「天帝妖狐」 乙一 [集英社文庫]  | カウネット呼ぼう

「天帝妖狐」 乙一 [集英社文庫] 

16才で「夏と花火と私の死体」 で鮮烈なデビューを飾った作者の二作目がついに文庫本化。乙一は最近コンスタントに「石の目」 「失踪HOLIDAY 「きみにしか聞こえない CALLING YOU に出してどれも評判をとっています。
今回は二つの中編が収録されています。
A MASKED BALL」:上村はタバコを学校でこっそり吸うのに便利な人の気配のないトイレをみつけ、それを利用しているとある日「ラクガキスルベカラズ」という落書きを壁に見つけた。それに返事をするうちに、誰だかわからない同士の5人は匿名で深いコミュニケーションをとってゆく。そんな奇妙な日々もある日を境にバランスを崩してしまう。「コノガッコウニハ アキカンガ オオスギル」というメッセージの後に学校中の自動販売機が壊されてしまった。
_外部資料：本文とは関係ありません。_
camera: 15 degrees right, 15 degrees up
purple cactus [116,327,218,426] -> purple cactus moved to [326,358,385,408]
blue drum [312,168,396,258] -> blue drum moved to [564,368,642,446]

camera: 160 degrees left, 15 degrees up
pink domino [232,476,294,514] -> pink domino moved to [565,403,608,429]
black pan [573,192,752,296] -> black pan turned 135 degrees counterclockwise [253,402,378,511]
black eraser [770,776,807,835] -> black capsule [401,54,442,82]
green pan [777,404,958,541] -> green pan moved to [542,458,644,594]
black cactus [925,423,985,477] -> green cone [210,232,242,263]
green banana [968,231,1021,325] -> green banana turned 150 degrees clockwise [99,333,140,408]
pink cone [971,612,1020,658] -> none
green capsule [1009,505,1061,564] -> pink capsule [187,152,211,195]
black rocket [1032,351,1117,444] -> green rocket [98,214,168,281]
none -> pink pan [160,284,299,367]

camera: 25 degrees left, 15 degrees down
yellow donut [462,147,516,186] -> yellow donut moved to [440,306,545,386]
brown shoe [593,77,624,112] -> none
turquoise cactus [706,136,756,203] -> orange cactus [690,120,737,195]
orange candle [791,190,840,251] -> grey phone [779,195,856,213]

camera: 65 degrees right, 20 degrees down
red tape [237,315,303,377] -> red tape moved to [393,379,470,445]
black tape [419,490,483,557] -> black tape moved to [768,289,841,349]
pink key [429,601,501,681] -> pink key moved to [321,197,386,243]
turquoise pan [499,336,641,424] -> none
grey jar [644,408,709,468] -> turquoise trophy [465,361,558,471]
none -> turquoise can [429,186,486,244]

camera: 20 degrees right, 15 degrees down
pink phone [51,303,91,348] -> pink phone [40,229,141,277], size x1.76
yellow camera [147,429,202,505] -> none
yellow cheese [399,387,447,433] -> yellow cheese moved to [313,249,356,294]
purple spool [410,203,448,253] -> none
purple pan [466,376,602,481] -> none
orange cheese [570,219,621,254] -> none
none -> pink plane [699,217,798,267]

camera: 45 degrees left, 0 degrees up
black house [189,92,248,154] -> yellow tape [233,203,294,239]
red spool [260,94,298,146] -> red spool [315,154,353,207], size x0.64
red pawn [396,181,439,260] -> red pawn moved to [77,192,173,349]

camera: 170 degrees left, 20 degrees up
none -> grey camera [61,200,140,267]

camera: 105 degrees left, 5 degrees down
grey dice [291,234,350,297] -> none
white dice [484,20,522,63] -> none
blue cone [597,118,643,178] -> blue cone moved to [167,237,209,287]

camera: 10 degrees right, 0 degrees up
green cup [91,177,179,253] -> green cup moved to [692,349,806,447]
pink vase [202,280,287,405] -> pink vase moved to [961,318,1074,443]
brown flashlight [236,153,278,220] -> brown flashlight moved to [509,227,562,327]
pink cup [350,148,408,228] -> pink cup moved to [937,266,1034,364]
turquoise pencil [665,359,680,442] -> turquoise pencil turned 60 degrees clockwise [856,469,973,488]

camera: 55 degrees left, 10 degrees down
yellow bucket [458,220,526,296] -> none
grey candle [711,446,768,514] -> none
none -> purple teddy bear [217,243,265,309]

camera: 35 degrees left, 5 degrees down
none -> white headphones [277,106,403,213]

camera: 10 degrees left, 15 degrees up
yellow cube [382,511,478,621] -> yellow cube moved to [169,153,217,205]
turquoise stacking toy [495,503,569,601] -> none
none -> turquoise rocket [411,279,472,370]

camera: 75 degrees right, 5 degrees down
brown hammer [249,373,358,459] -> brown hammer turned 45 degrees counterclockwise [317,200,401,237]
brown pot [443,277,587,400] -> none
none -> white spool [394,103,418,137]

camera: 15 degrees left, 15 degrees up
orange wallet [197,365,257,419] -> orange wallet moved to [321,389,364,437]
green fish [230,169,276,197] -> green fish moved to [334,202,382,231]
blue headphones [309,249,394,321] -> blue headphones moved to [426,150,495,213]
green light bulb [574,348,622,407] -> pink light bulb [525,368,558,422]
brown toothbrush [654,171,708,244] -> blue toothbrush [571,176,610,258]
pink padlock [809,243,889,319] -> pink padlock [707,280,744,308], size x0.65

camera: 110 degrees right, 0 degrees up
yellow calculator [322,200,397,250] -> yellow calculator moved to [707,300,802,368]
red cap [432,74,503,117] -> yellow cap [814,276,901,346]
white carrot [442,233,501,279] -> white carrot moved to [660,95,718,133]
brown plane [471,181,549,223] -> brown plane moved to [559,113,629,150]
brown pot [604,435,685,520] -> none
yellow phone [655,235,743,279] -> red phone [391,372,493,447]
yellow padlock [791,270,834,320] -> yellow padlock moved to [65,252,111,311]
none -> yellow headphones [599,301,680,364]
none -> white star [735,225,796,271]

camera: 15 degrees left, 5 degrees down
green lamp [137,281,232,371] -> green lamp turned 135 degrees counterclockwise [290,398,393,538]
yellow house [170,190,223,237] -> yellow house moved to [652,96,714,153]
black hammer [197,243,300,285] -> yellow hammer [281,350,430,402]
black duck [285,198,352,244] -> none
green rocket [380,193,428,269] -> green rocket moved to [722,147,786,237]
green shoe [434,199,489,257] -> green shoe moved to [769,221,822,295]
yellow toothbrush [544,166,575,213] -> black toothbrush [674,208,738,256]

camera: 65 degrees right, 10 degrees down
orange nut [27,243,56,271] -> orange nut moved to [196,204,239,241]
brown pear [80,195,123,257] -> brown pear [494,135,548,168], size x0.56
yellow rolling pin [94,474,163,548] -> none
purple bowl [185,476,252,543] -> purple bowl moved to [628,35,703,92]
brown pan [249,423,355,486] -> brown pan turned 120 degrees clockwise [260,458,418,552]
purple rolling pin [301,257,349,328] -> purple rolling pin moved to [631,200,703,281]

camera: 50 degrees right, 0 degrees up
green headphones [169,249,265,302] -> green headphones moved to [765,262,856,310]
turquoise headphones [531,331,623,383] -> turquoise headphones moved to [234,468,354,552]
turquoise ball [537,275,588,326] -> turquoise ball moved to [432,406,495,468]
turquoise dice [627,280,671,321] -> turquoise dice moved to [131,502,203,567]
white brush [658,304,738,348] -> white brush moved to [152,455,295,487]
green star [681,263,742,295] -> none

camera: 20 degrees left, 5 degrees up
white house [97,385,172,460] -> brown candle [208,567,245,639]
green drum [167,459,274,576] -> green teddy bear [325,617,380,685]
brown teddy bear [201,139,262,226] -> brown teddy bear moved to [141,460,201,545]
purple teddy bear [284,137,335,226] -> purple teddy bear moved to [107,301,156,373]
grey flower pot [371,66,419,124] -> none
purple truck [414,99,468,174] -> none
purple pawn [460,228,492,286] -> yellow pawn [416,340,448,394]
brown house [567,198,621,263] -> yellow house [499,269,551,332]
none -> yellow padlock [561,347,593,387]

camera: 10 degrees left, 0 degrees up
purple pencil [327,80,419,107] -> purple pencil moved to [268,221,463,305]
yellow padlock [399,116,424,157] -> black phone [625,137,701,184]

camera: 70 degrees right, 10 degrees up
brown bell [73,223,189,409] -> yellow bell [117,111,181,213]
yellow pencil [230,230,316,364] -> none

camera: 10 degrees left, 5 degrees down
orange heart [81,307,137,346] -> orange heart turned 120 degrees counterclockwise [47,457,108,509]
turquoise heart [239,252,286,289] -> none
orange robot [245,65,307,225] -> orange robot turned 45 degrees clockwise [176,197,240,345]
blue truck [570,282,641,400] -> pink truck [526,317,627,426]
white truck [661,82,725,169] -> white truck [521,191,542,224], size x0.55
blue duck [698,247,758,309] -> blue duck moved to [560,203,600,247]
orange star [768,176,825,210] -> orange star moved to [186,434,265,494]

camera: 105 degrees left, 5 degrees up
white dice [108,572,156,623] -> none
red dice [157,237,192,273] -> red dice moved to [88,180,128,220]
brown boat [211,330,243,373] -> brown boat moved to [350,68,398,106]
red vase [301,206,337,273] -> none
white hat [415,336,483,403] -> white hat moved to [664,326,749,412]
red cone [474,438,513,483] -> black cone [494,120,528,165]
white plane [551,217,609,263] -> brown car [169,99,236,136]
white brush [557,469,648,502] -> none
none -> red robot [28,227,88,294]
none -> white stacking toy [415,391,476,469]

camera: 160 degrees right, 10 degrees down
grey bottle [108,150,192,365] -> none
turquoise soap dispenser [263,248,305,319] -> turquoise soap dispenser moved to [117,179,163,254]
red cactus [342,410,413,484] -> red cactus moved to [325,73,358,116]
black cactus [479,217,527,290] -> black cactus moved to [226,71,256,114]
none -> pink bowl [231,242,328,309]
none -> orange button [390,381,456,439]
そしてカタカナで書き込むソイツの静粛はエスカレートしていったが
アイデアがいいなあ。閉鎖社会での匿名でのコミュニケーションの方法がトイレの落書きとは。この時期特有の息苦しさや登場人物同士のコミュニケーションのとり方の距離がなかなかにうまい。ストーリーの展開にしても技ありな作品です。